La peste et la guerre, indissociables dans le tome 2, avec le choix d’un temps rallongé
Le 2ème tome le voit rejoint par un autre des cavaliers, le 2e, celui de la guerre, celle étant mise à l’honneur étant la guerre de cent ans. Cette deuxième partie redonne une place à la politique. Après un tome 1 où sur les cartes ne figure aucun état, tous les territoires étant balayés par la vague de la peste, et les réactions collectives pour se sauver étant marquées par la folie, dans le tome 2 la raison et les intérêts retrouvent une place : le Pape lutte contre les déviances, la France et l’Angleterre font avancer leurs intérêts, les moines traitent les symptômes de la folie et jouent leur rôle de transmission de la mémoire, faisant le lien avec la peste de Justinien. La première carte montre une carte politique et religieuse de l’Europe et de l’Afrique du nord, avec les grandes forces en présence. A noter une petite faute de frappe, avec un « empire byzantin ottoman ». La 2e carte propose un retour dans le temps avec la peste de Justinien, la 3ème récapitule la présence de la Grande peste de 1347 à 1352, tandis que la 4e propose un saut dans le temps et un changement d’échelle et de paradigme, puisqu’il s’agit d’une double carte de France pendant la guerre de Cent ans jusqu’à la bataille de Castillon en 1453. Cette dernière carte est d’ailleurs assez surprenante car déconnectée du récit, sauf à comprendre qu’avec la fin de la guerre de cent ans le cavalier de la guerre, apparu avec celui de la mort, disparaît. Mais c’est un beau travail cartographique.
Une quête existentielle
Pour les héros, qui s’étaient rejoints à la fin du premier tome, le chemin suit celui du labyrinthe intérieur dans lequel Baldus est perdu, un labyrinthe mortel mais où la mort peut être affrontée. Vaincue ?

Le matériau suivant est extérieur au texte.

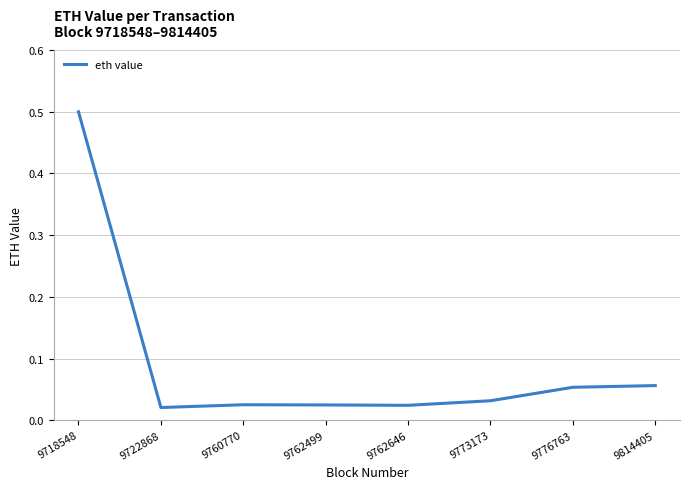

The value at 9718548 is 0.5. True or false?

True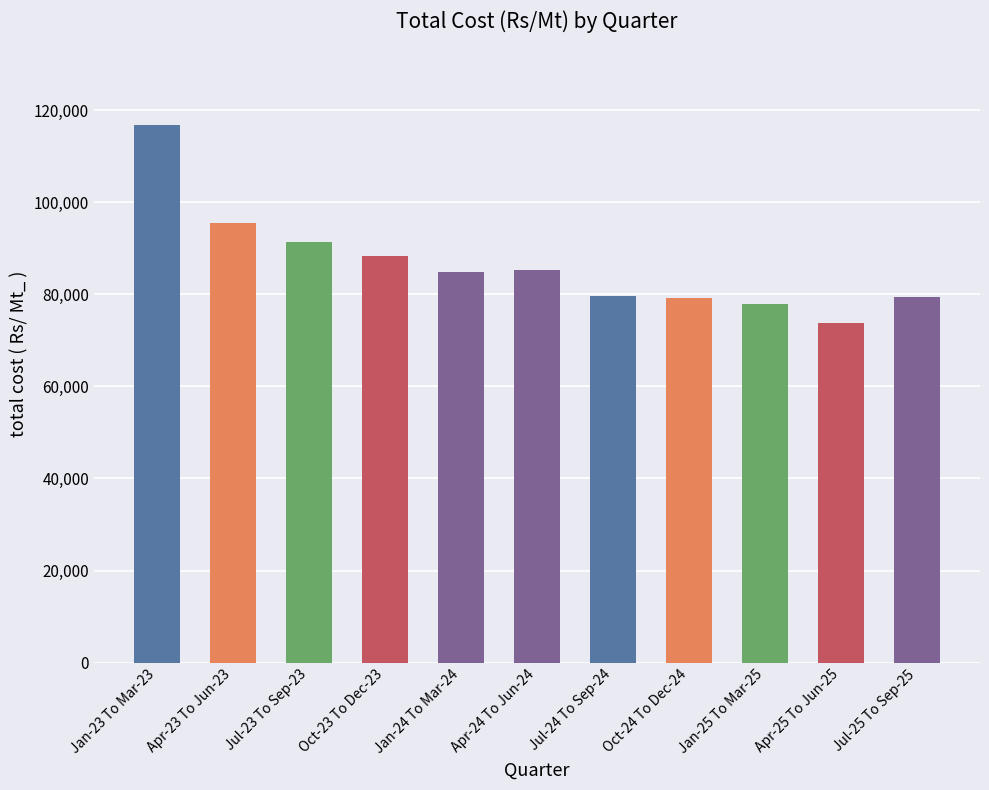

True or false: the data shows 84890 at Jan-24 To Mar-24.

True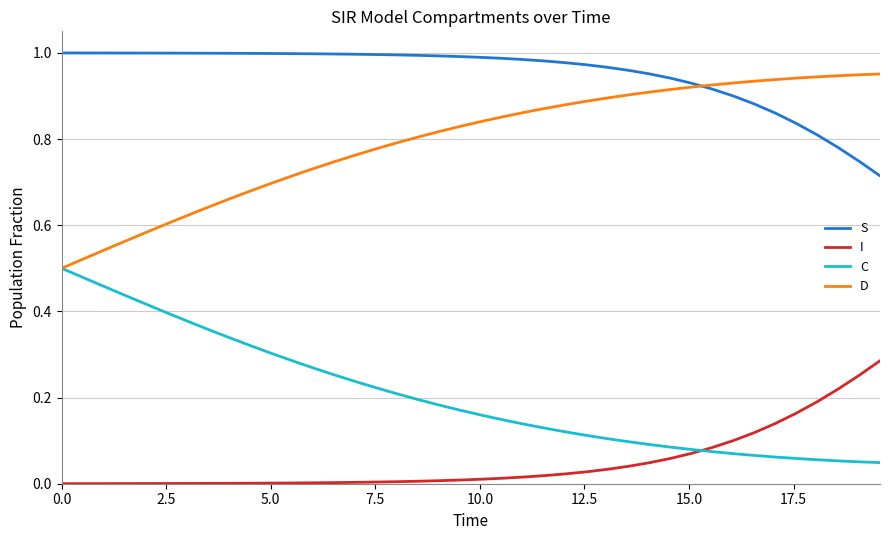

List the series in order of their overall mean, lowest first.

I, C, D, S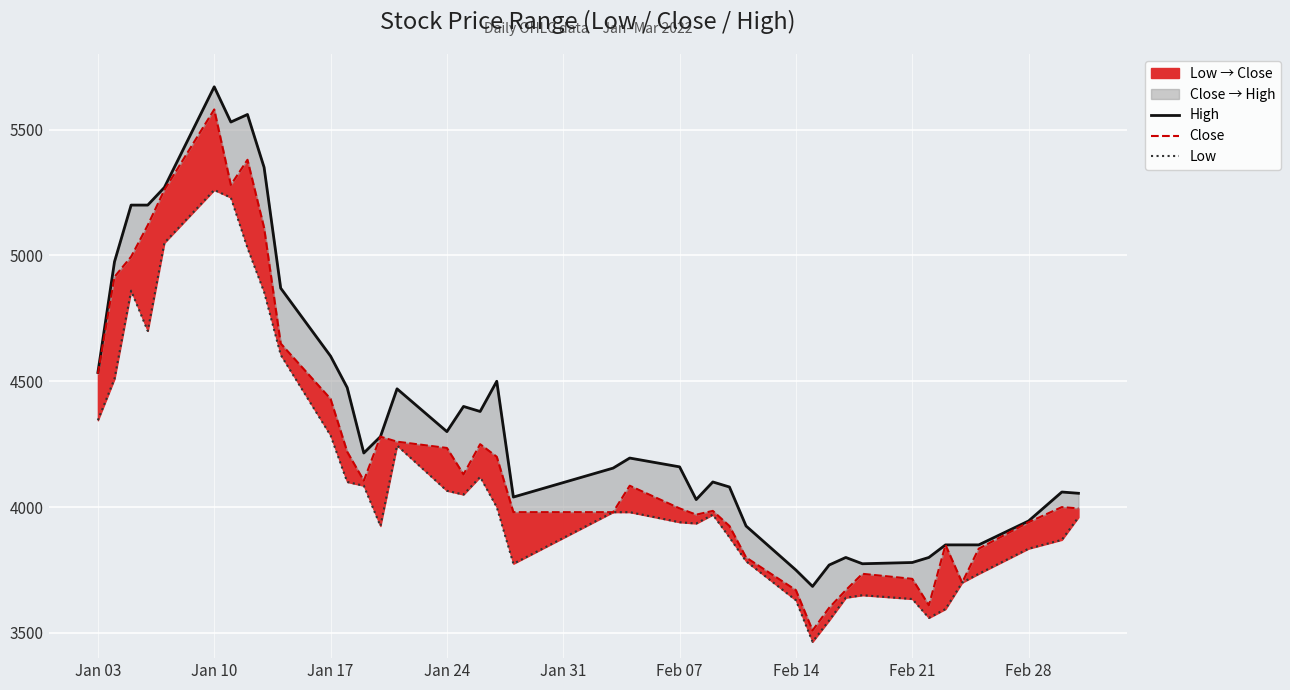

True or false: Close has more than 1 points higher than both neighbors.

True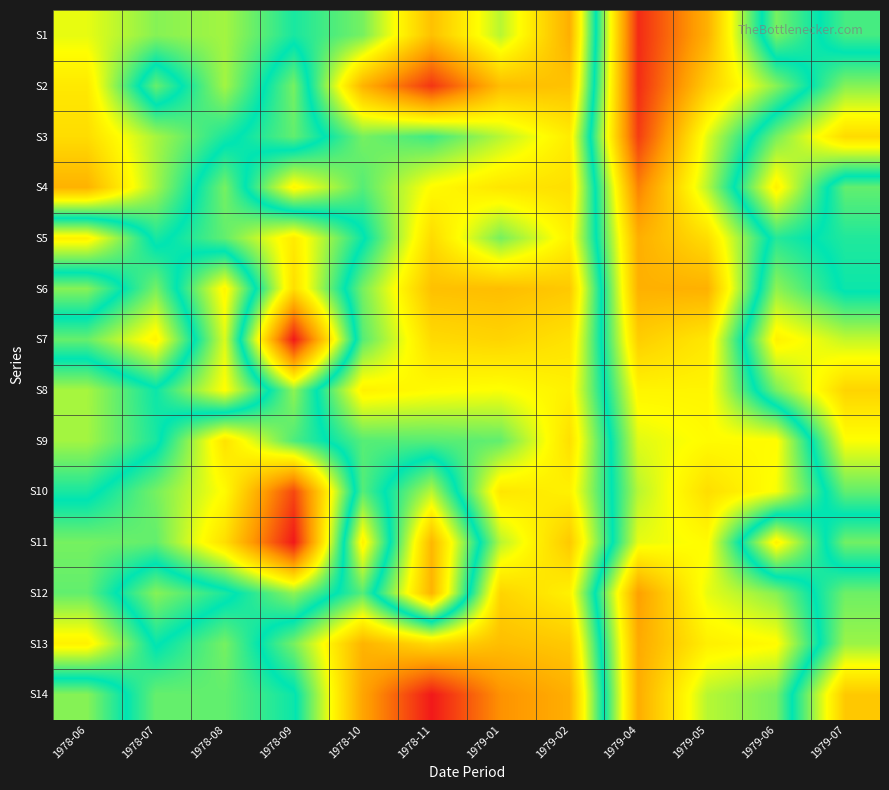

Count the number of data series in this chart.

14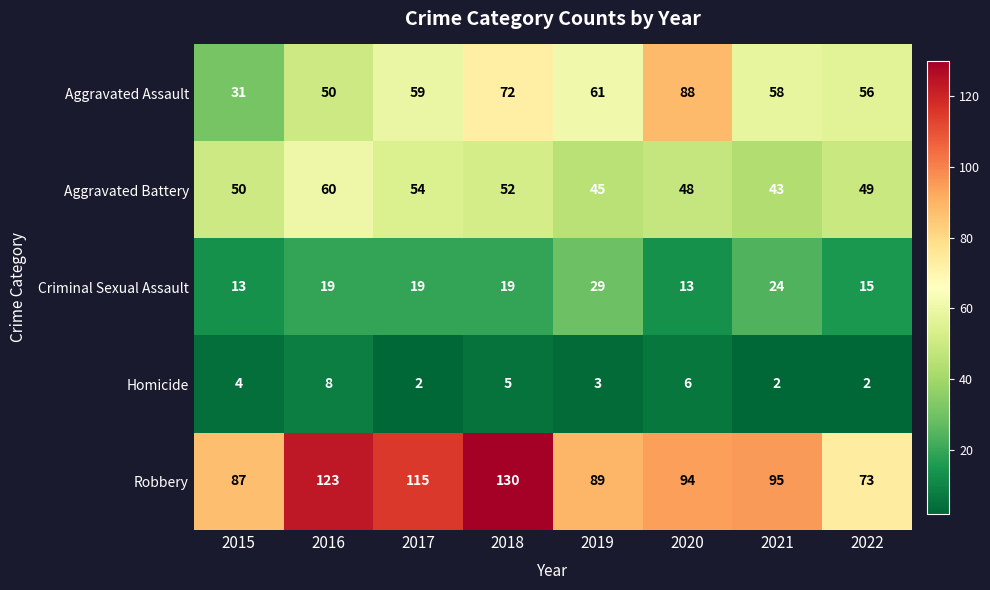

At how many categories does at least one series exceed 117?

2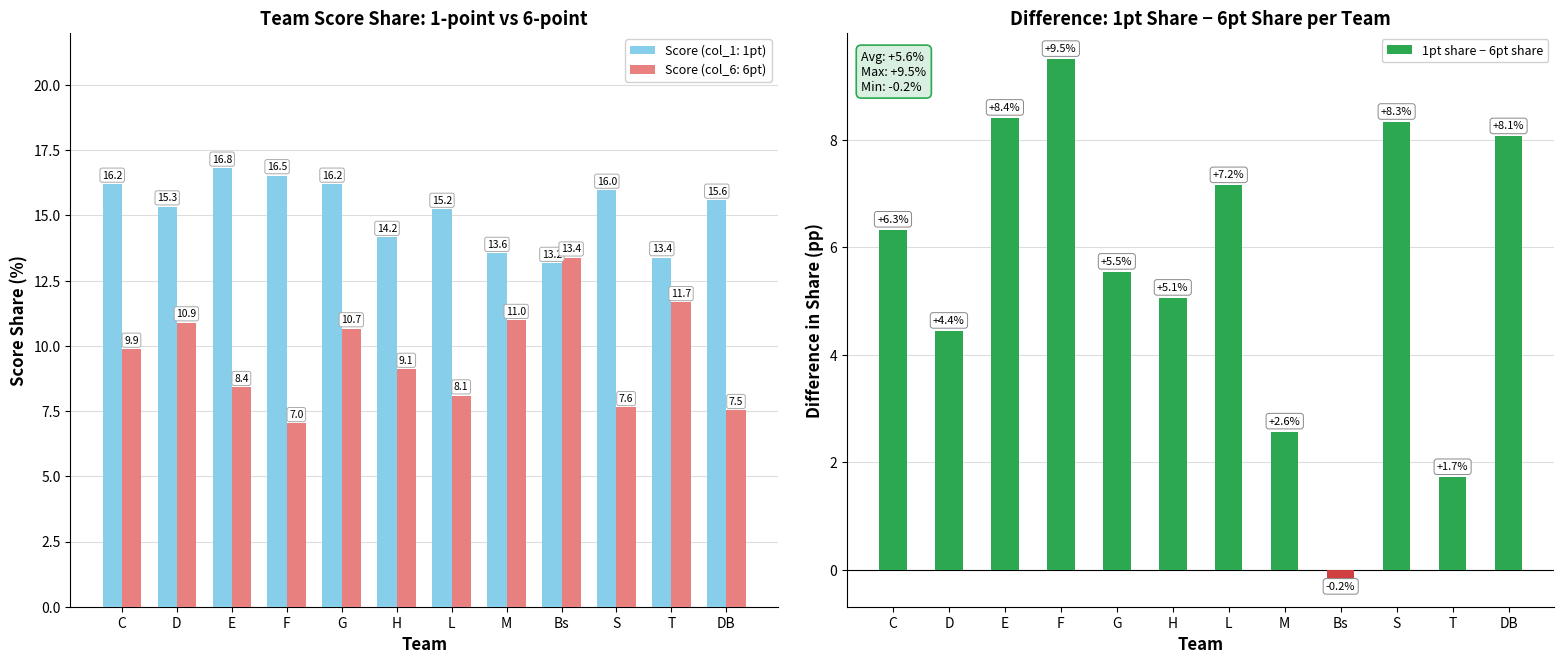

Count the number of values greater than 6.

6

Un mot sur les couvertures, sur lesquelles Stalner a beaucoup travaillé, comme en témoigne le carnet de croquis à la fin du tome 1. Il a choisi de reprendre non l’une des planches de l’histoire, mais de s’inscrire dans la tradition, postérieure à la peste, des vanités. On retrouve donc sur le tome 1 le crane, le miroir, le sablier, la bougie en train de se consumer, le papillon, le lierre et le vieux livre pour l’illusion du savoir. De plus, l’image du labyrinthe, l’épée brisé et le miroir se rapportent directement à la fiction racontée. Enfin les rats montrent le cadre temporel de l’histoire. Cette couverture inscrit donc la fiction dans un cadre religieux, philosophique et temporel revendiqué dont l ‘évolution sur la couverture du tome 2 est intéressante : les mêmes éléments sont présents : le sablier, le crâne, l’épée brisée, les vieux livres…Mais le miroir est brisé, la bougie éteinte, le drame aboutit…sauf que le lierre et d’autres plantes et fleurs dominent, et le papillon, au lieu d’être mort, s’est multiplié : chez Stalner, l’horreur n’a de sens que dans la vie, et c’est ce qui en fait un grand artiste.